さてさて、じゃあ「使える程度に安定な元素の中で一番番号が大きい元素」ってなんなのかと考えると、ひとつの答えは98番元素のカリホルニウム(Cf)みたいだね。これ以上大きい番号の元素だと原子の崩壊が速すぎて使えない(櫻井博儀先生の著書による見解を参考にしました)。

2015-12-29 22:07:45
元素学たん@イヤリング販売中 @gensogaku

ただしCfが「使える程度には安定」って言っても、この元素は放射性元素だし不安定なことに変わりはないから、もし合成に成功しても生じた新元素も不安定になってうまく合成できないことがあるの。そこでもうひとつの答えとして、最後の安定元素である83番ビスマス(Bi)が挙げられる。

2015-12-29 22:10:32
元素学たん@イヤリング販売中 @gensogaku

つまり作戦として、大きく二つある。 ①放射性元素を使ってでも、出来るだけ大きな原子番号の元素を使ったほうが合成が有利だと考える作戦 ②多少小さな原子番号の元素になるけど、安定元素を使ったほうが合成が有利だと考える作戦 この作戦は両方とも有効で、一長一短といったところだね。

2015-12-29 22:14:06
元素学たん@イヤリング販売中 @gensogaku

ちなみに、作戦①による融合を「熱い核融合」、作戦②を使った融合を「冷たい核融合」と呼ぶ。

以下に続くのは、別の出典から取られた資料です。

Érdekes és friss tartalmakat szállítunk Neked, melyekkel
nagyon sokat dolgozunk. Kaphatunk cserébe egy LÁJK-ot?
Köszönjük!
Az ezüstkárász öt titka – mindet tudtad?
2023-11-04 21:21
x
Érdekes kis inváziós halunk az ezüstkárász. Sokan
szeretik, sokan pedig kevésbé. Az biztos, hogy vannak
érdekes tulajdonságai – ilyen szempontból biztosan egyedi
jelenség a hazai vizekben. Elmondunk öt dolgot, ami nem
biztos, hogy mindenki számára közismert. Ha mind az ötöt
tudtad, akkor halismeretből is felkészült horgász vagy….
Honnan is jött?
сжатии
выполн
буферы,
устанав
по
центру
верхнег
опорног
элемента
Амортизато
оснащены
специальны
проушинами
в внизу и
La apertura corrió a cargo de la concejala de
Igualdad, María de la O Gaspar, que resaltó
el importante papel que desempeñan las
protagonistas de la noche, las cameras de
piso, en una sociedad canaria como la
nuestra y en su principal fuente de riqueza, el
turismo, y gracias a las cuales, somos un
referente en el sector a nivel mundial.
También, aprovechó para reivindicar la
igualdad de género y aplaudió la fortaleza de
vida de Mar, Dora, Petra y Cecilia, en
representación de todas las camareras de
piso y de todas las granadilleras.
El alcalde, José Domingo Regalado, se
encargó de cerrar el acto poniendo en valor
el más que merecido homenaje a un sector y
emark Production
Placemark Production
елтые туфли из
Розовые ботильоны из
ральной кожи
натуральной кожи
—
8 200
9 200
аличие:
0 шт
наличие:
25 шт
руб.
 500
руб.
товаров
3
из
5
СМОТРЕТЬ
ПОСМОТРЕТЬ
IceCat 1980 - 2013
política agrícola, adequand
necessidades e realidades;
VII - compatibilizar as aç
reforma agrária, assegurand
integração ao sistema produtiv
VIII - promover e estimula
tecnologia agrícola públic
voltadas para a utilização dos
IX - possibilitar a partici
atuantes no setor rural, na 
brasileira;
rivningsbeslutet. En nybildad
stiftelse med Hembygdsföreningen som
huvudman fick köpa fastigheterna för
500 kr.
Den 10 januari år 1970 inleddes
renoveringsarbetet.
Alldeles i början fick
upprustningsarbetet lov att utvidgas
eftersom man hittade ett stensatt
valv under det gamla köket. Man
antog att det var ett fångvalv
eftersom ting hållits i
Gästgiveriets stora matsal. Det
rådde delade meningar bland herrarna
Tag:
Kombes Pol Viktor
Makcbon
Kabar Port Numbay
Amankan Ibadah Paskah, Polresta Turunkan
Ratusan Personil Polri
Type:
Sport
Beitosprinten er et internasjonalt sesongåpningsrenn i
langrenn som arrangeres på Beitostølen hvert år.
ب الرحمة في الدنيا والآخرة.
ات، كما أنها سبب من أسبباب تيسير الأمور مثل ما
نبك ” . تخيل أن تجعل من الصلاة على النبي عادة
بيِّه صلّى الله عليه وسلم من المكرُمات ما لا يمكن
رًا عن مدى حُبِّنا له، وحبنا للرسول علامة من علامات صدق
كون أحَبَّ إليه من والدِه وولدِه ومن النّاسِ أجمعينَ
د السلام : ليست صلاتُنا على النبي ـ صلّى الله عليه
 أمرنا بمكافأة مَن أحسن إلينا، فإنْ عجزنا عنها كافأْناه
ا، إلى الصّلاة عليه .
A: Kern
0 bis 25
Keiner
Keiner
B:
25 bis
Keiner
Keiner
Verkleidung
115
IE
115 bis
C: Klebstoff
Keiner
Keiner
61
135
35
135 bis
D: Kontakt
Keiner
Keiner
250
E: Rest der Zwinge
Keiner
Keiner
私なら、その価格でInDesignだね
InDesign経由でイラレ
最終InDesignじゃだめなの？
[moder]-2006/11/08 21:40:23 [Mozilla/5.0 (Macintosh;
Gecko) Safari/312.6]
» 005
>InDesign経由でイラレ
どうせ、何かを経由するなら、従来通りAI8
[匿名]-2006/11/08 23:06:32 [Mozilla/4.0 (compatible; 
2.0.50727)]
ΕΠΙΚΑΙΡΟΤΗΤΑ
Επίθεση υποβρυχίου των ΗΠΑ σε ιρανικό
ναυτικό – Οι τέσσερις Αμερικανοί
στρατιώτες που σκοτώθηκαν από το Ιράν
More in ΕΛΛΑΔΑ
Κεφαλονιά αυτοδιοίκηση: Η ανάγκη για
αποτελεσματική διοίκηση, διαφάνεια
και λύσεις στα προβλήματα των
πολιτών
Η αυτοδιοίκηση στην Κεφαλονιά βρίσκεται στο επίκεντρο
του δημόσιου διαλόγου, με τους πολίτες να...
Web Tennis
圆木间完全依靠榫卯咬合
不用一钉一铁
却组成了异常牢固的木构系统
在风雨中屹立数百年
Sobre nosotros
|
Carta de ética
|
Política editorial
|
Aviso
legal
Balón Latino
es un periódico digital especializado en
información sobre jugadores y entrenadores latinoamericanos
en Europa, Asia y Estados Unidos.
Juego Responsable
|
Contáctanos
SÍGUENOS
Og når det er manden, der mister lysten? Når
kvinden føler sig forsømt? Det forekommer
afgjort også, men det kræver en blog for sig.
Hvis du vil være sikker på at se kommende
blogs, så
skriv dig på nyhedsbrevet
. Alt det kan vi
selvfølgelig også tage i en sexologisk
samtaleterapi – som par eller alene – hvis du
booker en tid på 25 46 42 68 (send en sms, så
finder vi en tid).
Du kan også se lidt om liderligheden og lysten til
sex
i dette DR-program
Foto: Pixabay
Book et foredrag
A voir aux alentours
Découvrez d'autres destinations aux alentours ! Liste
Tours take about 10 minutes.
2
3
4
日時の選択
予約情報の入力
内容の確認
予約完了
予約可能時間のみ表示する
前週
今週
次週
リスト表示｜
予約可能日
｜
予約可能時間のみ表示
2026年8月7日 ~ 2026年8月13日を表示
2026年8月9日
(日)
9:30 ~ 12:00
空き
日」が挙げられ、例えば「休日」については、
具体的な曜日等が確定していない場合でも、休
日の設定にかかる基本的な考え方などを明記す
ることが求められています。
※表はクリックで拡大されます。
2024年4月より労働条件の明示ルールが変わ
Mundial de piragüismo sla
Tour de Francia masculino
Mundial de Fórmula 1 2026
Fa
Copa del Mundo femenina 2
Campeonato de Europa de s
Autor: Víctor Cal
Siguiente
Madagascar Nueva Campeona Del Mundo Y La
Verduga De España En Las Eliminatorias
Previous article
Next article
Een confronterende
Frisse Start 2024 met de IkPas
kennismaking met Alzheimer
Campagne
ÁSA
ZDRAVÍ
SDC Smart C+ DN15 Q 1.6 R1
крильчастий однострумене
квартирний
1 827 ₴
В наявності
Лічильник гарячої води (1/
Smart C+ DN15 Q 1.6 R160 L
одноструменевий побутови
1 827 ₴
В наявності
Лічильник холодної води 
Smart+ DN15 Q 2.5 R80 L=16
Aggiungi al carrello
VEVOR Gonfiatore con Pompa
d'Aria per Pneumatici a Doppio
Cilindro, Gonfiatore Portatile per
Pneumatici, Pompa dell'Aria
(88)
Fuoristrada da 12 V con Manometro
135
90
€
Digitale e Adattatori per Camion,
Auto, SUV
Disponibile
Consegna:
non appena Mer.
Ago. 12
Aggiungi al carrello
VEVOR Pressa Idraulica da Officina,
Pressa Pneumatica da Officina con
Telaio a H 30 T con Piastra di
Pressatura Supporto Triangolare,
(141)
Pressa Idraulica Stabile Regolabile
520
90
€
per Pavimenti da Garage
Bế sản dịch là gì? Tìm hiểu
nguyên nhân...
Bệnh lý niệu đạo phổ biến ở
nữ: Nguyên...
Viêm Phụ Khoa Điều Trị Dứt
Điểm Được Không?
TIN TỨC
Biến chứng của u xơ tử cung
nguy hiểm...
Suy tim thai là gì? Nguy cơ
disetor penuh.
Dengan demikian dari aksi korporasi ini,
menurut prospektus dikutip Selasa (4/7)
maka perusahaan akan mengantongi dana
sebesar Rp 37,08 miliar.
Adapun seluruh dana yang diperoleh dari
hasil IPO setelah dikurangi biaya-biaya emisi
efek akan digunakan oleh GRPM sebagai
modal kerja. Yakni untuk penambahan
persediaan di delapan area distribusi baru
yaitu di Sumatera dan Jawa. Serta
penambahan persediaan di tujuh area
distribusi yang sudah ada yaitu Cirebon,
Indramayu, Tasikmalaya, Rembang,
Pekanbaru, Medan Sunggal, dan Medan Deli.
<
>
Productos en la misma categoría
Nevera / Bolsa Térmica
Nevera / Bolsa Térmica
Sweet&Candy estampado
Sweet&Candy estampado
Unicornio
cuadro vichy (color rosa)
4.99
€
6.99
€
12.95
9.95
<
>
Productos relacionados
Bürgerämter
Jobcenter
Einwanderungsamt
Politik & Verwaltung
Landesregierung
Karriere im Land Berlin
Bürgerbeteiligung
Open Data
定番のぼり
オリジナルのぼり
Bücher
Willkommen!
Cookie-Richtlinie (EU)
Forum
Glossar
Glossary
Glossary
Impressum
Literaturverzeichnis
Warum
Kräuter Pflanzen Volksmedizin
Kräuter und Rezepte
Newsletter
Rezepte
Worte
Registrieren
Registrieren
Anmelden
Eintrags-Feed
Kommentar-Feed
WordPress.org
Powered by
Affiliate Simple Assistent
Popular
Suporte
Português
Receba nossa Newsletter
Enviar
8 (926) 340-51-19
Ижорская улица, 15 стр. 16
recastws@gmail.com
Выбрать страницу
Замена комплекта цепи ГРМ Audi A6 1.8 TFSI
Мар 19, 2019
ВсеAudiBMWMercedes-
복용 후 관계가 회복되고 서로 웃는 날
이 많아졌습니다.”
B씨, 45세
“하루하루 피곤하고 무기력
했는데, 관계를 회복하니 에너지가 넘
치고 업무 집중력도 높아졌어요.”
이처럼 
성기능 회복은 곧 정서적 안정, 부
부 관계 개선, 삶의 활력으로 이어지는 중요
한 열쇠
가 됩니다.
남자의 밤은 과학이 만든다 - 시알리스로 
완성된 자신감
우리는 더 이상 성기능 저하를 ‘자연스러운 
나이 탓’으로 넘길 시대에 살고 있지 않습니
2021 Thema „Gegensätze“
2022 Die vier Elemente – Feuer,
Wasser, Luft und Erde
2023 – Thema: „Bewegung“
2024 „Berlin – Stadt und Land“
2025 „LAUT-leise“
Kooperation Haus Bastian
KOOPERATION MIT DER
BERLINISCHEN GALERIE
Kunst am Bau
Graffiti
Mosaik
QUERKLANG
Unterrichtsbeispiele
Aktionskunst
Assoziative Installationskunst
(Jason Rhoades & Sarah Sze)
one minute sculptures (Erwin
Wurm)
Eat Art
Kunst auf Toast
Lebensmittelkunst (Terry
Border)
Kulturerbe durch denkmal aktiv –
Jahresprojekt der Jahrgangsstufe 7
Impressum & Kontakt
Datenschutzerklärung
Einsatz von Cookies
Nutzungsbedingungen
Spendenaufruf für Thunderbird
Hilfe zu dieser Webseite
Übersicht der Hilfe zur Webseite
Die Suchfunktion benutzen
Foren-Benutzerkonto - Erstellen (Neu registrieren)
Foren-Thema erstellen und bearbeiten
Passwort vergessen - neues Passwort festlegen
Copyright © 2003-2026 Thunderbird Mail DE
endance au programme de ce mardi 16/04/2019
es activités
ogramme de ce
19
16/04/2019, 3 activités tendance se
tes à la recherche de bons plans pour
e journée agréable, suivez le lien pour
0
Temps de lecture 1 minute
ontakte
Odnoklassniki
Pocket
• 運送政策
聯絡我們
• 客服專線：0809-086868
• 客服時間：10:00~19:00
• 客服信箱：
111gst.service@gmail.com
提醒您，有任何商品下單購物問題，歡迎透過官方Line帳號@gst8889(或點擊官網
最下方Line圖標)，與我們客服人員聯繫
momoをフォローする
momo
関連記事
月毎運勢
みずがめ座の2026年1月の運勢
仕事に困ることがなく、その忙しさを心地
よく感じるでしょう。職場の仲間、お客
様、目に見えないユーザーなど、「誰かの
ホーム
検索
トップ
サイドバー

こういう用語はかっこいいね!

2015-12-29 22:16:06
元素学たん@イヤリング販売中 @gensogaku

歴史的な話をすると、人工元素のうち105番(Db)元素あたりまでは主に「熱い核融合」を使って合成されてたのよね。例えば95番アメリシウム(Am)や97番カリホルニウム(Cf)は93+2、95+2というペアを使ってたから「熱い核融合」だね。あ

2015-12-29 22:21:59
元素学たん@イヤリング販売中 @gensogaku

それが106番の合成あたりから「冷たい核融合」が注目され始めて、107番ボーリウム(Bh)から112番コペルニシウム(Cn)まではずっと冷たい作戦が主流になってる(というかドイツがこの作戦メインで攻めてる)。これに倣って、113番の合成も冷たい作戦で挑んだわけだね。

2015-12-29 22:26:35
元素学たん@イヤリング販売中 @gensogaku

これを踏まえたうえでもう一度さっきの核反応式を見てみよう。 Zn+Bi→Uut Uut、つまり113番元素の合成にZnとBiを使うのは、こういった理由なんだね。合成法のおさらいになったかな?

2015-12-29 22:28:53

まとめ
・113番元素を創るには、足して113になるような二つの元素の原子核をぶつければよい
・「熱い核融合」と「冷たい核融合」、二つの作戦がある。113番元素は冷たい核融合で合成された。